To the sharks, we humans are obstacles, not targets. When we dive at night, they approach us constantly; the slightest movement or ray of light attracts them. Sometimes they butt us hard enough to bruise. Sometimes we calm an excited shark by grabbing its tail and flipping it on its back, inducing a kind of trance. But only once since getting close to them have I worried that they might bite—when I felt a sudden stinging pain on the back of my thigh. My hand found the tear in my wet suit; I could see the blood from a wound that later would require four stitches. Luckily, two cameras filmed the scene: It wasn’t the shark itself but the scalpel-like spines of a large surgeonfish that sliced my skin. The shark had the fish in its jaws and was shaking it violently.
Gray reef sharks devour hundreds, perhaps thousands, of groupers during the weeks the fish congregate at Fakarava. They injure many more. The morning after my overnight dive, as the groupers began to stir, I photographed a gallery of survivors. The wounds were grave: torn fins, gill covers ripped off. But even in such a sorry state, the groupers seemed undeterred. The males challenged each other again and again, face-to-face, struggling hysterically for dominance—slaves to their reproductive instinct.
On our most recent expedition, last year, we finally got a good look at the point of it all. The day of spawning, the whole ecosystem changes: The water fills with tens of thousands of sardinelike fusiliers, which sense something is up. Female groupers, bellies swollen with eggs, rest in camouflage coloring near or on the seabed. The pale gray males watch from above.
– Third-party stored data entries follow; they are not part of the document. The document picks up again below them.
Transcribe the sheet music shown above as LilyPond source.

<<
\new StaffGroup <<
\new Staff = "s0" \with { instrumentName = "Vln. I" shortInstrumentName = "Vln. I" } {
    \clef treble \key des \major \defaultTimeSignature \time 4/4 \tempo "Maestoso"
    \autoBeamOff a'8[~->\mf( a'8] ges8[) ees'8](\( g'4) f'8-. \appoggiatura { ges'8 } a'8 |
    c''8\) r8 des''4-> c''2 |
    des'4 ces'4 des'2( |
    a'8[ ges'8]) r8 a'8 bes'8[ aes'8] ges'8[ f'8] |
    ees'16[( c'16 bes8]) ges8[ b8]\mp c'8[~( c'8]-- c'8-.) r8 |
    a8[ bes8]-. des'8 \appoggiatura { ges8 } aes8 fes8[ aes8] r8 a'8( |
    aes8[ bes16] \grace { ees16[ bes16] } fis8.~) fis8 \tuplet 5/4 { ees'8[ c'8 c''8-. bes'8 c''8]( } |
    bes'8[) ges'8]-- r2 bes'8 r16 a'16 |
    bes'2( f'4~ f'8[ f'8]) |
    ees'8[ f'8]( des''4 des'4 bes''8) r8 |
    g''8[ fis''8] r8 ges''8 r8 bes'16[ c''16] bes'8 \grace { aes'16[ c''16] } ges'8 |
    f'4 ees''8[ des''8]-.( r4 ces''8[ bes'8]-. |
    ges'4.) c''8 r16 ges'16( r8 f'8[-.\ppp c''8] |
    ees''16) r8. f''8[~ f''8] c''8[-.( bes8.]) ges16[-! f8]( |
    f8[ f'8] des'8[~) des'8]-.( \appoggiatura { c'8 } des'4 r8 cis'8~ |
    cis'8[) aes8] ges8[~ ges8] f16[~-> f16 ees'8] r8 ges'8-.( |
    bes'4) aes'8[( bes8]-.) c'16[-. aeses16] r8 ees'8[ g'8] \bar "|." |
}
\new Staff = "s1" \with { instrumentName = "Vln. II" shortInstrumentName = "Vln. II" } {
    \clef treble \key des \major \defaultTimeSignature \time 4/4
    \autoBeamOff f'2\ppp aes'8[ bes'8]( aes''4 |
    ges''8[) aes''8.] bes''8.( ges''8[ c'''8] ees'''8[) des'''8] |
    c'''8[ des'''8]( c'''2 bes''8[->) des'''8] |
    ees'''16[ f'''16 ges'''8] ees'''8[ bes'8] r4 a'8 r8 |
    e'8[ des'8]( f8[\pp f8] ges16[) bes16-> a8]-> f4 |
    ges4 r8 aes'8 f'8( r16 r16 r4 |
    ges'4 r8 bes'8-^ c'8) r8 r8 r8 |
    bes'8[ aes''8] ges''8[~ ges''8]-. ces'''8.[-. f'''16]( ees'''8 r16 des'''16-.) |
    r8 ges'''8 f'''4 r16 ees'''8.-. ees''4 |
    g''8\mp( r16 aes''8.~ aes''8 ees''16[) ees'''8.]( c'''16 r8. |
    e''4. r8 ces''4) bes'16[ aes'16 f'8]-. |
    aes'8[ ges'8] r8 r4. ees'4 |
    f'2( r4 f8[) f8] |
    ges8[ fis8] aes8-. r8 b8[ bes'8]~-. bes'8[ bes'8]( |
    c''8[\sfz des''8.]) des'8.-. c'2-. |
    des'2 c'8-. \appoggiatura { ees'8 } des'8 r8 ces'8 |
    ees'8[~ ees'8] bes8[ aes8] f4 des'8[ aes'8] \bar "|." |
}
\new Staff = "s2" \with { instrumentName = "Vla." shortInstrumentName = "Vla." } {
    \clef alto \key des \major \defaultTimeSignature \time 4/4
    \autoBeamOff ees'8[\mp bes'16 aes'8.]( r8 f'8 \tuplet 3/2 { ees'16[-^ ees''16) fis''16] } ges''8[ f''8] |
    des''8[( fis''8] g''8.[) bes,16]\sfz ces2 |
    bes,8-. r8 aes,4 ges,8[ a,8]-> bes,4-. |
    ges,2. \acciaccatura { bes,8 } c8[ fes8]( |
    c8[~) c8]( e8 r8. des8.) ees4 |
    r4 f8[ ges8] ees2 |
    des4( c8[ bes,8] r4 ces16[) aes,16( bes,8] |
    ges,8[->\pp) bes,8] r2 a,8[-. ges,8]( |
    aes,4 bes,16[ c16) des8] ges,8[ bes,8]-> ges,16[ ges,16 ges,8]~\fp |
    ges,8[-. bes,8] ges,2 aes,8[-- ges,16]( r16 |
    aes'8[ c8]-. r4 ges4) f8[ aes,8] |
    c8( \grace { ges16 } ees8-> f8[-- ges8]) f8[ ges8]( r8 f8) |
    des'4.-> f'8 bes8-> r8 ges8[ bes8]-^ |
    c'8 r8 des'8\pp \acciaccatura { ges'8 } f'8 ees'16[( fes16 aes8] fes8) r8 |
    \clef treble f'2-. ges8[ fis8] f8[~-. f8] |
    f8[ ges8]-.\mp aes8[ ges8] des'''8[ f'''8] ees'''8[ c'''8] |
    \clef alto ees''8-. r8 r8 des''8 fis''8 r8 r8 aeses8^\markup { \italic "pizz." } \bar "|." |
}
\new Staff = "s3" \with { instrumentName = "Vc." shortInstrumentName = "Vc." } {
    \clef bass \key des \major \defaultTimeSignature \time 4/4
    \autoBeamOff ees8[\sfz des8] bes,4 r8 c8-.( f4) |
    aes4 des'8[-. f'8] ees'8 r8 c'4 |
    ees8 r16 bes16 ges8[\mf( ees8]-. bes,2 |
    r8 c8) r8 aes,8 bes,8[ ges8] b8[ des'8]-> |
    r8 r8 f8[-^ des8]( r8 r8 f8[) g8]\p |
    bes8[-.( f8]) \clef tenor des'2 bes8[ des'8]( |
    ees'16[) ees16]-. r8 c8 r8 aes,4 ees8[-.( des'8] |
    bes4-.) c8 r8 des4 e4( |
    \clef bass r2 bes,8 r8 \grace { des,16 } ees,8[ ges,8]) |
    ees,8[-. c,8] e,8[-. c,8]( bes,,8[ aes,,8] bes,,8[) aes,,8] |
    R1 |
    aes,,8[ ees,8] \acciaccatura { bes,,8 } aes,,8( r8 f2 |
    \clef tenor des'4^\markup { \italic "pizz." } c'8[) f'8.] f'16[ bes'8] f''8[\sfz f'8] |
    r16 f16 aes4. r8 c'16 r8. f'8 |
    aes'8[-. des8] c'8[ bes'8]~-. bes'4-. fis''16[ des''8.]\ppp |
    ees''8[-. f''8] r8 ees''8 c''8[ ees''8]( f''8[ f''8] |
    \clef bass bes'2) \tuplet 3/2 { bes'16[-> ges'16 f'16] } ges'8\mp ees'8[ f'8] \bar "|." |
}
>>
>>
At intervals a male goes down to parade before and jostle a female. He bites her belly, presumably to induce spawning.
Very suddenly it begins: pandemonium. Bands of a dozen or so groupers shoot upward all around us, like fireworks. Each band consists of many males pursuing a single female. The sharks plunge into the fray, mostly without success; the groupers are too fast. The individual sex act lasts less than a second, and we can scarcely see, much less understand, what’s happening. The fusiliers block our view, rushing in to swallow clouds of grouper eggs and semen as soon as they appear. The remaining cells are mixed randomly by the powerful tidal current as it carries them out to sea.
The whole anarchic spectacle is over less than an hour, and we’re left wondering, what’s the use? For a male grouper, what’s the use of fighting other males for four weeks, at risk every night of being shredded by sharks, if in the end you don’t get a female all to yourself, and to know that it’s your sperm fertilizing her eggs? It seems a complete waste of energy—which nature normally abhors.
Once again, Gentil is in the right place at the right time. His camera captures that one-second act in one grouper couple. In slow motion, everything becomes clear: The male that has earned the right to be closest to the female gets to begin breeding with her. He presses his body to hers for as long as he can. The other males are already converging on the couple; there’s no exclusivity. The dominant male’s hard-won prize, after four weeks of bitter battles, is just to be first in line—to have the best odds of transmitting his genes.
The locals were right: It all happens at the full moon, and just before dawn. On my 24-hour dive, before the spawning that year, I had time to appreciate the dawn, to watch the dim blue glow gradually filter from above into the inky depths, where I waited with the drowsing groupers. At that moment, I heard whales singing, probably many miles away. It reminded me of church bells. I don’t know if you can get goosebumps under a thick wet suit, but it felt like I did. I don’t know either for whom the whales were tolling. But I do know we’ll be going back to Fakarava this June.